### YOUR TASK
Return all of the data exactly, with nothing left out but the pictures.

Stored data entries

*** Block opens ***

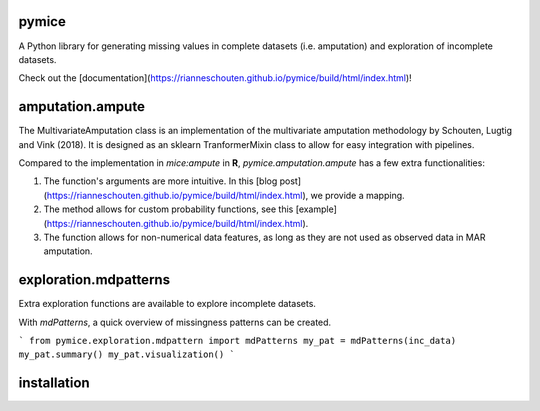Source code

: pymice
======

.. role:: pyth(code)
  :language: python

A Python library for generating missing values in complete datasets (i.e. amputation) and exploration of incomplete datasets. 

Check out the [documentation](https://rianneschouten.github.io/pymice/build/html/index.html)!

amputation.ampute
=================

The MultivariateAmputation class is an implementation of the multivariate amputation methodology by Schouten, Lugtig and Vink (2018). It is designed as an sklearn TranformerMixin class to allow for easy integration with pipelines. 

Compared to the implementation in `mice:ampute` in **R**, `pymice.amputation.ampute` has a few extra functionalities:

1. The function's arguments are more intuitive. In this [blog post](https://rianneschouten.github.io/pymice/build/html/index.html), we provide a mapping.
2. The method allows for custom probability functions, see this [example](https://rianneschouten.github.io/pymice/build/html/index.html).
3. The function allows for non-numerical data features, as long as they are not used as observed data in MAR amputation.

exploration.mdpatterns
======================

Extra exploration functions are available to explore incomplete datasets. 

With `mdPatterns`, a quick overview of missingness patterns can be created.

```
from pymice.exploration.mdpattern import mdPatterns
my_pat = mdPatterns(inc_data)
my_pat.summary()
my_pat.visualization()
```

installation
============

*** Block closes ***

### TASK ANSWER
Source code

: pymice
======

.. role:: pyth(code)
  :language: python

A Python library for generating missing values in complete datasets (i.e. amputation) and exploration of incomplete datasets. 

Check out the [documentation](https://rianneschouten.github.io/pymice/build/html/index.html)!

amputation.ampute
=================

The MultivariateAmputation class is an implementation of the multivariate amputation methodology by Schouten, Lugtig and Vink (2018). It is designed as an sklearn TranformerMixin class to allow for easy integration with pipelines. 

Compared to the implementation in `mice:ampute` in **R**, `pymice.amputation.ampute` has a few extra functionalities:

1. The function's arguments are more intuitive. In this [blog post](https://rianneschouten.github.io/pymice/build/html/index.html), we provide a mapping.
2. The method allows for custom probability functions, see this [example](https://rianneschouten.github.io/pymice/build/html/index.html).
3. The function allows for non-numerical data features, as long as they are not used as observed data in MAR amputation.

exploration.mdpatterns
======================

Extra exploration functions are available to explore incomplete datasets. 

With `mdPatterns`, a quick overview of missingness patterns can be created.

```
from pymice.exploration.mdpattern import mdPatterns
my_pat = mdPatterns(inc_data)
my_pat.summary()
my_pat.visualization()
```

installation
============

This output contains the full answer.